TAP RFC [VOSI]

Doug Tody dtody at nrao.edu
Tue Sep 29 12:57:23 PDT 2009


On Tue, 29 Sep 2009, Alberto Micol wrote:
> 
> My point is that a client (TAP, SIA, SSA, etc) cannot know in advance
> if its request is too heavy for a given server. Even more so, if the
> same query is to be sent to many different servers.
> 
> To me, a query is always a SYNC query. If the service cannot answer
> right away, the service will politely inform the client that the
> request will take a bit longer, and will turn to ASYNC.

In the case of TAP ADQL queries it can be especially hard to estimate
the runtime, as Pat illustrates in his posting.  For most other DAL
services there are many cases where the computation is well bounded
and sync can be expected to be ok.  Of course there are harder cases
as well and for these we need async, but for many DAL use-cases sync
is adequate as we see in many current SCS, SSA and SIA services.

When you speak of "asking a question" Alberto, I think that except
in the case of TAP this refers to the queryData, for which sync can
be expected to work fine in virtually all cases (assuming we have
MAXREC or whatever to deal with overflows).  There is no reason the
queryData response could not tell the client that a given data access
will require async execution.  So we take the car in to get it fixed
and ask "how long will it take?"  We get a response right away but
may be told to come back later to pick it up.
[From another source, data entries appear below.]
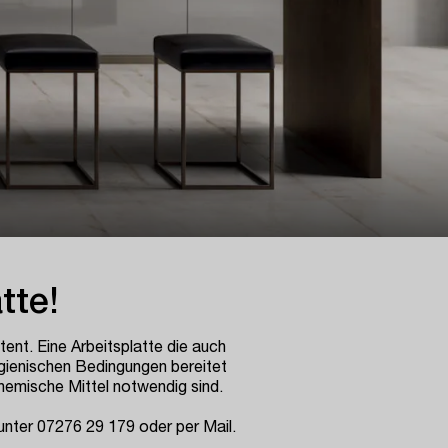
tte!
tent. Eine Arbeitsplatte die auch
gienischen Bedingungen bereitet
chemische Mittel notwendig sind.
n unter 07276 29 179 oder per
Mail
.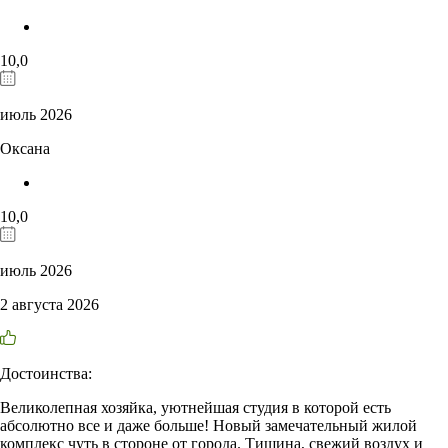
10,0
июль 2026
Оксана
10,0
июль 2026
2 августа 2026
Достоинства:
Великолепная хозяйка, уютнейшая студия в которой есть
абсолютно все и даже больше! Новый замечательный жилой
комплекс чуть в стороне от города. Тишина, свежий воздух и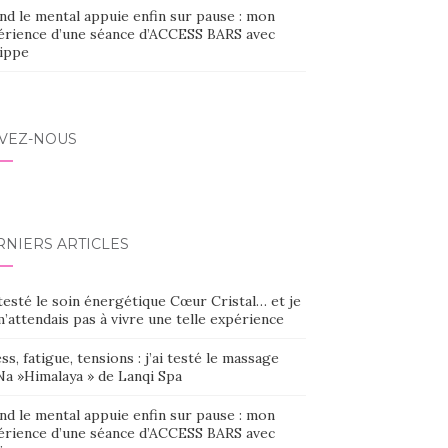
nd le mental appuie enfin sur pause : mon
érience d’une séance d’ACCESS BARS avec
lippe
IVEZ-NOUS
RNIERS ARTICLES
 testé le soin énergétique Cœur Cristal… et je
’attendais pas à vivre une telle expérience
ss, fatigue, tensions : j’ai testé le massage
Na »Himalaya » de Lanqi Spa
nd le mental appuie enfin sur pause : mon
érience d’une séance d’ACCESS BARS avec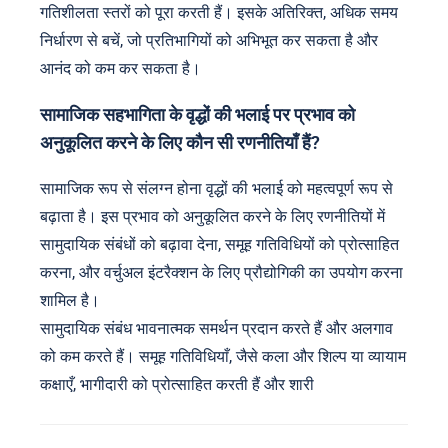
गतिशीलता स्तरों को पूरा करती हैं। इसके अतिरिक्त, अधिक समय
निर्धारण से बचें, जो प्रतिभागियों को अभिभूत कर सकता है और
आनंद को कम कर सकता है।
सामाजिक सहभागिता के वृद्धों की भलाई पर प्रभाव को
अनुकूलित करने के लिए कौन सी रणनीतियाँ हैं?
सामाजिक रूप से संलग्न होना वृद्धों की भलाई को महत्वपूर्ण रूप से
बढ़ाता है। इस प्रभाव को अनुकूलित करने के लिए रणनीतियों में
सामुदायिक संबंधों को बढ़ावा देना, समूह गतिविधियों को प्रोत्साहित
करना, और वर्चुअल इंटरैक्शन के लिए प्रौद्योगिकी का उपयोग करना
शामिल है।
सामुदायिक संबंध भावनात्मक समर्थन प्रदान करते हैं और अलगाव
को कम करते हैं। समूह गतिविधियाँ, जैसे कला और शिल्प या व्यायाम
कक्षाएँ, भागीदारी को प्रोत्साहित करती हैं और शारी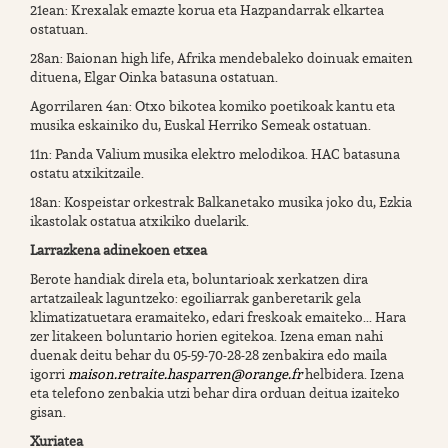
21ean: Krexalak emazte korua eta Hazpandarrak elkartea
ostatuan.
28an: Baionan high life, Afrika mendebaleko doinuak emaiten
dituena, Elgar Oinka batasuna ostatuan.
Agorrilaren 4an: Otxo bikotea komiko poetikoak kantu eta
musika eskainiko du, Euskal Herriko Semeak ostatuan.
11n: Panda Valium musika elektro melodikoa. HAC batasuna
ostatu atxikitzaile.
18an: Kospeistar orkestrak Balkanetako musika joko du, Ezkia
ikastolak ostatua atxikiko duelarik.
Larrazkena adinekoen etxea
Berote handiak direla eta, boluntarioak xerkatzen dira
artatzaileak laguntzeko: egoiliarrak ganberetarik gela
klimatizatuetara eramaiteko, edari freskoak emaiteko... Hara
zer litakeen boluntario horien egitekoa. Izena eman nahi
duenak deitu behar du 05-59-70-28-28 zenbakira edo maila
igorri
maison.retraite.hasparren@orange.fr
helbidera. Izena
eta telefono zenbakia utzi behar dira orduan deitua izaiteko
gisan.
Xuriatea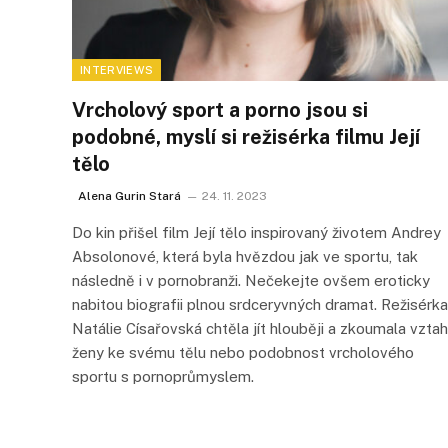
INTERVIEWS
Vrcholový sport a porno jsou si
podobné, myslí si režisérka filmu Její
tělo
Alena Gurin Stará
24. 11. 2023
Do kin přišel film Její tělo inspirovaný životem Andrey
Absolonové, která byla hvězdou jak ve sportu, tak
následně i v pornobranži. Nečekejte ovšem eroticky
nabitou biografii plnou srdceryvných dramat. Režisérka
Natálie Císařovská chtěla jít hlouběji a zkoumala vztah
ženy ke svému tělu nebo podobnost vrcholového
sportu s pornoprůmyslem.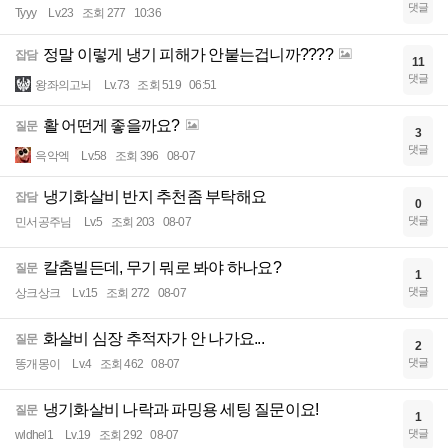
댓글
Tyyy
Lv.23
조회 277
10:36
정말 이렇게 냉기 피해가 안붙는겁니까????
잡담
11
댓글
왕좌의고뇌
Lv.73
조회 519
06:51
활 어떤게 좋을까요?
질문
3
댓글
윽악엑
Lv.58
조회 396
08-07
냉기화살비 반지 추천좀 부탁해요
잡담
0
댓글
민서공주님
Lv.5
조회 203
08-07
칼춤빌든데, 무기 뭐로 봐야 하나요?
질문
1
댓글
상크상크
Lv.15
조회 272
08-07
화살비 심장 추적자가 안 나가요...
질문
2
댓글
똥개몽이
Lv.4
조회 462
08-07
냉기화살비 나락과 파밍용 세팅 질문이요!
질문
1
댓글
wldhel1
Lv.19
조회 292
08-07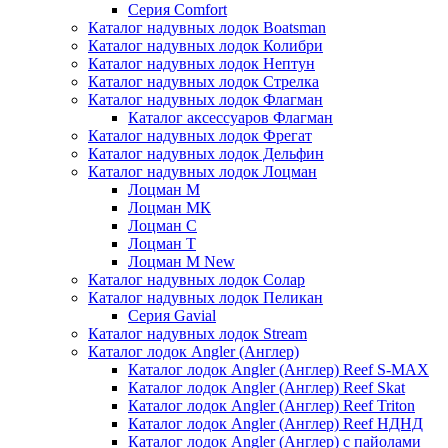
Серия Comfort
Каталог надувных лодок Boatsman
Каталог надувных лодок Колибри
Каталог надувных лодок Нептун
Каталог надувных лодок Стрелка
Каталог надувных лодок Флагман
Каталог аксессуаров Флагман
Каталог надувных лодок Фрегат
Каталог надувных лодок Дельфин
Каталог надувных лодок Лоцман
Лоцман М
Лоцман МК
Лоцман С
Лоцман Т
Лоцман М New
Каталог надувных лодок Солар
Каталог надувных лодок Пеликан
Серия Gavial
Каталог надувных лодок Stream
Каталог лодок Angler (Англер)
Каталог лодок Angler (Англер) Reef S-MAX
Каталог лодок Angler (Англер) Reef Skat
Каталог лодок Angler (Англер) Reef Triton
Каталог лодок Angler (Англер) Reef НДНД
Каталог лодок Angler (Англер) с пайолами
In most cases for things like image generation (unlike general ADQL)
it should be possible to estimate the time or cost to compute a
given dataset.  Ideally we want to estimate both the time to compute,
and the size of the dataset.

In the case I mentioned where SIAV1 could respond to an acref-based
getData with a "come back later" (ideally including a specified
interval after which the response becomes invalid), the getData
actually serves as a simple async mechanism.  It would trigger
computation and staging of the specific dataset requested and the
client would poll after the specified "refresh" interval until
the getData URL returned the actual data.  Even once we have UWS
integration it might be useful to retain such a feature.